After Trump on Friday announced he had tested positive for the coronavirus, Giménez told the Miami Herald that he stood “eight feet away” from the president. He wore a mask during the exchange, but the president did not, the Herald reported.
“He’s been a bit careful, but I think he’s trying to strike a balance. I think the fact he has kept Miami-Dade safe from violence and looting for the most part is going to be very helpful to him,” Diaz said.

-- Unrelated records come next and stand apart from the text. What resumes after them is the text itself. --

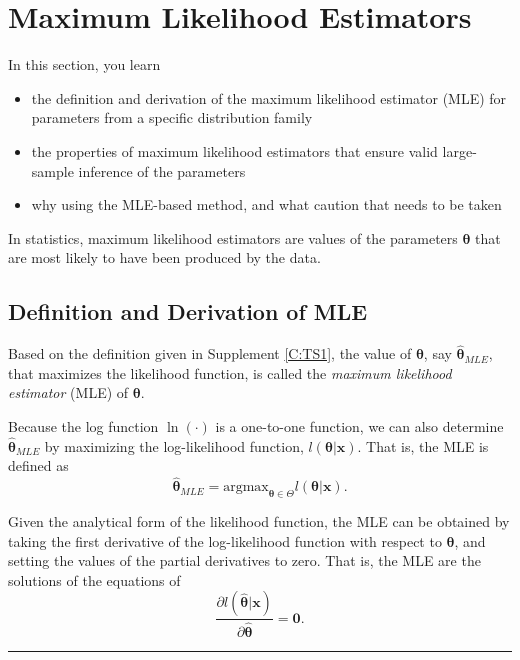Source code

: \documentclass[]{book}
\providecommand{\tightlist}{%
  \setlength{\itemsep}{0pt}\setlength{\parskip}{0pt}}
\theoremstyle{definition}
\theoremstyle{definition}
\theoremstyle{definition}
\theoremstyle{remark}
\begin{document}
\section{Maximum Likelihood Estimators}\label{S:TS2b:MLE}

In this section, you learn

\begin{itemize}
\tightlist
\item
  the definition and derivation of the maximum likelihood estimator
  (MLE) for parameters from a specific distribution family
\item
  the properties of maximum likelihood estimators that ensure valid
  large-sample inference of the parameters
\item
  why using the MLE-based method, and what caution that needs to be
  taken
\end{itemize}

In statistics, maximum likelihood estimators are values of the
parameters \(\boldsymbol \theta\) that are most likely to have been
produced by the data.

\subsection{Definition and Derivation of
MLE}\label{definition-and-derivation-of-mle}

Based on the definition given in Supplement \ref{C:TS1}, the value of
\(\boldsymbol \theta\), say \(\hat{\boldsymbol \theta}_{MLE}\), that
maximizes the likelihood function, is called the \emph{maximum
likelihood estimator} (MLE) of \(\boldsymbol \theta\).

Because the log function \(\ln(\cdot)\) is a one-to-one function, we can
also determine \(\hat{\boldsymbol{\theta}}_{MLE}\) by maximizing the
log-likelihood function, \(l(\boldsymbol \theta|\mathbf{x})\). That is,
the MLE is defined as
\[\hat{\boldsymbol \theta}_{MLE}={\mbox{argmax}}_{\boldsymbol{\theta}\in\Theta}l(\boldsymbol{\theta}|\mathbf{x}).\]

Given the analytical form of the likelihood function, the MLE can be
obtained by taking the first derivative of the log-likelihood function
with respect to \(\boldsymbol{\theta}\), and setting the values of the
partial derivatives to zero. That is, the MLE are the solutions of the
equations of
\[\frac{\partial l(\hat{\boldsymbol{\theta}}|\mathbf{x})}{\partial\hat{\boldsymbol{\theta}}}=\mathbf 0.\]

\begin{center}\rule{0.5\linewidth}{\linethickness}\end{center}
\end{document}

And while Covid-19 positivity has fallen to below 5 percent, Miami-Dade continues to report a significant number of new infections. The county reported 2,548 new coronavirus cases over the past week, 15 percent of all cases statewide. With the prevalence of new cases, pandemic-protection measures are popular, giving Giménez local political cover. But conservatives in the county have placed a premium on reopening.
“Opening the economy is critical for rehabilitation in both health and economics,” said Miami attorney Lorenzo Palomares-Starbuck, who was a Spanish-language Trump campaign surrogate in 2016. “I believe in social change and masks are useful and should be used as security cover and discretion. However, not mandates by an executive order.”
Palomares-Starbuck stopped short of criticizing Giménez. But he didn’t respond to a follow-up question about the mayor’s political balancing act.